[DO THIS]
Please pull out each line of the entries below that contains the string "kern". Case counts.

(Dataset items)
-------

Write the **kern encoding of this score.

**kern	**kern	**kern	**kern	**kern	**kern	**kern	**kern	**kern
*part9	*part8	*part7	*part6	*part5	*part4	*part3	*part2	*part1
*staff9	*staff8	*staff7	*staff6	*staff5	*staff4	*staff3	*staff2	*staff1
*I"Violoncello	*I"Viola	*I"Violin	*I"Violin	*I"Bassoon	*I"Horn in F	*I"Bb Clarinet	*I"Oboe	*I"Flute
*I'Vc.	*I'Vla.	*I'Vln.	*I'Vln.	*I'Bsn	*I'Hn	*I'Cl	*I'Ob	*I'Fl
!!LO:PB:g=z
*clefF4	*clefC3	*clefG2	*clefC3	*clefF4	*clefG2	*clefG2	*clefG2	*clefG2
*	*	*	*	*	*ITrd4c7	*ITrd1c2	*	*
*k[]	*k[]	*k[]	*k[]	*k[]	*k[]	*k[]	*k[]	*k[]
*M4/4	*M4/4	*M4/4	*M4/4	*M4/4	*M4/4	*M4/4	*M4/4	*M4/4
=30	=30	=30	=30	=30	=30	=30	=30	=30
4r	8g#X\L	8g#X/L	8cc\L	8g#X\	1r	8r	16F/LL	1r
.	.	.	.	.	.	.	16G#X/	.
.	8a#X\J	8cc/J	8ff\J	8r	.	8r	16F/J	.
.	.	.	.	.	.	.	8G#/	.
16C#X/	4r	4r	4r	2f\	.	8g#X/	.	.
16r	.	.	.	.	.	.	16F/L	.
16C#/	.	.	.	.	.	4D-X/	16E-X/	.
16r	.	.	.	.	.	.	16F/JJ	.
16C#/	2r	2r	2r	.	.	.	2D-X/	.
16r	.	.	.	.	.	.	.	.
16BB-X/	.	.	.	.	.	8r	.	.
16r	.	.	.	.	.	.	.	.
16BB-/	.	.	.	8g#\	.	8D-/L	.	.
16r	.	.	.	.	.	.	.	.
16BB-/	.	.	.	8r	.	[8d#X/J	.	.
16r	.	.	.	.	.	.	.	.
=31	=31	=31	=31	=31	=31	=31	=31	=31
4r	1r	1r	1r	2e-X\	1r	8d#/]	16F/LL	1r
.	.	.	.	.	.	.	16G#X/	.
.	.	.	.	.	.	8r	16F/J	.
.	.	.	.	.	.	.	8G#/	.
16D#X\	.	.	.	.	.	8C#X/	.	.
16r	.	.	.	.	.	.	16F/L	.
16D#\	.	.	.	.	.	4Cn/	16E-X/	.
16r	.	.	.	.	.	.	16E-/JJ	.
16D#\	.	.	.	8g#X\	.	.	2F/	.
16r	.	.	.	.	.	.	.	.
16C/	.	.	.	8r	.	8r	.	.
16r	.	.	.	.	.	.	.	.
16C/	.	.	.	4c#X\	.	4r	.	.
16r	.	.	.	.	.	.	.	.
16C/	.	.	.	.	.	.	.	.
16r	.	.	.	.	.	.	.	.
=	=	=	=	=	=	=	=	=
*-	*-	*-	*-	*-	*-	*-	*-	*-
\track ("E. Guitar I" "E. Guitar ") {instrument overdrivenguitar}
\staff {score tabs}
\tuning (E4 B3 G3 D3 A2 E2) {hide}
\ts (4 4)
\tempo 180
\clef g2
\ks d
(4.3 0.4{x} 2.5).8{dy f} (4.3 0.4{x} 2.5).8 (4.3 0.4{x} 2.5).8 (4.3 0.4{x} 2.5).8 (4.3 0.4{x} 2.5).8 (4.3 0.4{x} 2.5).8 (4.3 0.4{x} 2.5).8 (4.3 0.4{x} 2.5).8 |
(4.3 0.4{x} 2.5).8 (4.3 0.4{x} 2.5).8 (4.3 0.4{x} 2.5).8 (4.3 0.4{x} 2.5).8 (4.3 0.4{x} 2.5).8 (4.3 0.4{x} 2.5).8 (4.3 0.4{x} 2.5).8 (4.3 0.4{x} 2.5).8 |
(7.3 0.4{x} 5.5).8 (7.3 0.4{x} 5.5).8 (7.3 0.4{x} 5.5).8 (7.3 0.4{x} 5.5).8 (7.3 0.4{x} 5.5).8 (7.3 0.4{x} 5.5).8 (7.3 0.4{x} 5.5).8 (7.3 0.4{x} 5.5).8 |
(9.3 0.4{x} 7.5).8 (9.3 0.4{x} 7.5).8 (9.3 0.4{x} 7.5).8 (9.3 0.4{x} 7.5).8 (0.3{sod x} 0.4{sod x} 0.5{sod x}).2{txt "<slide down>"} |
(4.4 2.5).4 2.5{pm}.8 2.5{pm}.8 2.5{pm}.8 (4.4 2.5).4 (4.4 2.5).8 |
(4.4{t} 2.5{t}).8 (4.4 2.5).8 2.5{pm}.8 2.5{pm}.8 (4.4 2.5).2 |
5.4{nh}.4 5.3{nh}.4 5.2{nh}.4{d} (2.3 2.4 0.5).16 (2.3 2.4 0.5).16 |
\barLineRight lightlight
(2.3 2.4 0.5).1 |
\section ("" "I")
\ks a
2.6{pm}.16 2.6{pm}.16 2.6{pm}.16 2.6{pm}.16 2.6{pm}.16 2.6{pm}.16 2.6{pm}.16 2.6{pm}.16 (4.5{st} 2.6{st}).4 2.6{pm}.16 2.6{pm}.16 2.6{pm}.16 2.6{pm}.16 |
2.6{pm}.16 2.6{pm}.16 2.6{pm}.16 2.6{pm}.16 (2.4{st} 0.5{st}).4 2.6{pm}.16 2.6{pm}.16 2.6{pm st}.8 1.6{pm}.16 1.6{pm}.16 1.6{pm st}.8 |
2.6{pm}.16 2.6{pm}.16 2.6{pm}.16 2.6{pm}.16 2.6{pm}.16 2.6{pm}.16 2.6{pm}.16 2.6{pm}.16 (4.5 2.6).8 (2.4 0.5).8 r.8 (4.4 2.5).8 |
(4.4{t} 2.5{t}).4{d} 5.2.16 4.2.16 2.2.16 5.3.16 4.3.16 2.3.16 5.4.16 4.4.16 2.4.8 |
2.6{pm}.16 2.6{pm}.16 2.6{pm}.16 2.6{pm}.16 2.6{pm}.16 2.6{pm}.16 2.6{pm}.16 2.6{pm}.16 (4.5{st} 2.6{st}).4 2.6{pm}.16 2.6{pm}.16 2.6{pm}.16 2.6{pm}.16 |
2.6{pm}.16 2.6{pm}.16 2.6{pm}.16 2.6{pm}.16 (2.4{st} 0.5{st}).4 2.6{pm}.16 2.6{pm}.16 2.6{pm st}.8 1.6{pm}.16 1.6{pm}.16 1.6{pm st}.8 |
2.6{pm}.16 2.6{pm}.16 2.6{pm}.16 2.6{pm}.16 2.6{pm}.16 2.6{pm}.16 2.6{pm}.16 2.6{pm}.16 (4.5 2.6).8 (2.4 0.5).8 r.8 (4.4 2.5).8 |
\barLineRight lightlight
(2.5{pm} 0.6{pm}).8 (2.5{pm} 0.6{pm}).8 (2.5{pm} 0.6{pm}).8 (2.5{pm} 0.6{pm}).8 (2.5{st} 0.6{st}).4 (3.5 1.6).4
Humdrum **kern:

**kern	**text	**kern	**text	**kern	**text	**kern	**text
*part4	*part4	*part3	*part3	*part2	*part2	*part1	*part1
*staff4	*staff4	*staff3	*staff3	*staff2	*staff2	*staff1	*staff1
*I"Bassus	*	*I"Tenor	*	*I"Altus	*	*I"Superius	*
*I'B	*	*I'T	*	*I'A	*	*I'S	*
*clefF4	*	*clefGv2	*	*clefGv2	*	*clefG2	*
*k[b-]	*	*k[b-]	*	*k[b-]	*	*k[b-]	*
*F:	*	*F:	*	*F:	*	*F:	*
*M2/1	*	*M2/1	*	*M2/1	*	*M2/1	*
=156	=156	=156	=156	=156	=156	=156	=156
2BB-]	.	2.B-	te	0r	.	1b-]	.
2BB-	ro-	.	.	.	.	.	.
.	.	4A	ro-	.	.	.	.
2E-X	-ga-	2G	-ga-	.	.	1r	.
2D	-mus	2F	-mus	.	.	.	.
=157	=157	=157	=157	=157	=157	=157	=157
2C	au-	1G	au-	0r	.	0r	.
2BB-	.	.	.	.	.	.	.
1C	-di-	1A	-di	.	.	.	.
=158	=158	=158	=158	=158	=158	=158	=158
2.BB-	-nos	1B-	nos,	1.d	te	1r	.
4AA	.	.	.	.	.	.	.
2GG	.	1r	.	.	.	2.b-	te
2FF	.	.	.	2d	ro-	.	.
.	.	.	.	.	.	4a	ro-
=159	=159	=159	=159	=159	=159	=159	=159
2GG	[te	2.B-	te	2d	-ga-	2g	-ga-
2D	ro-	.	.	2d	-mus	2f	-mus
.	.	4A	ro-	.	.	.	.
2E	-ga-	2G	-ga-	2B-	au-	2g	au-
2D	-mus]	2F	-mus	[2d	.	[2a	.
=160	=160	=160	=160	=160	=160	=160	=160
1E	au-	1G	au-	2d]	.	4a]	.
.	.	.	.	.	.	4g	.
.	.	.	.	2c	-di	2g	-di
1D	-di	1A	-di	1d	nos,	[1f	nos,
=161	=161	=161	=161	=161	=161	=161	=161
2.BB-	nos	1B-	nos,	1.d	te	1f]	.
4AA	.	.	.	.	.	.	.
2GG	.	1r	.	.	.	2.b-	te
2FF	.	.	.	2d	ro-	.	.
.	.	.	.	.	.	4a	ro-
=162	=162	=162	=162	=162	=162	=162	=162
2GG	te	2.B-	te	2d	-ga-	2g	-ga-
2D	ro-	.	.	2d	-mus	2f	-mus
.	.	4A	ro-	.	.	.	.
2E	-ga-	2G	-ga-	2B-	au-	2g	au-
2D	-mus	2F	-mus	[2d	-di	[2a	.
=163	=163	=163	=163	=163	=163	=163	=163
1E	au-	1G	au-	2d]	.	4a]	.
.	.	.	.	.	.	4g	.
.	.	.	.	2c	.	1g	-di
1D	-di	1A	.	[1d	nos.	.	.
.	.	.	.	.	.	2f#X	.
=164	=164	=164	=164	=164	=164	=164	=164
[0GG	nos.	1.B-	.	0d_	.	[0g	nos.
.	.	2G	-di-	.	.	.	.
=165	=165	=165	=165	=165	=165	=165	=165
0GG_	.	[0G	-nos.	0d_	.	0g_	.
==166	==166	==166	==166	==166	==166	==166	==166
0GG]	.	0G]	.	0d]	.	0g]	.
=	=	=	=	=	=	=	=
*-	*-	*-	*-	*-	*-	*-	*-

-------

[FULL OUTPUT]
Write the **kern encoding of this score.
**kern	**kern	**kern	**kern	**kern	**kern	**kern	**kern	**kern
Humdrum **kern:
**kern	**text	**kern	**text	**kern	**text	**kern	**text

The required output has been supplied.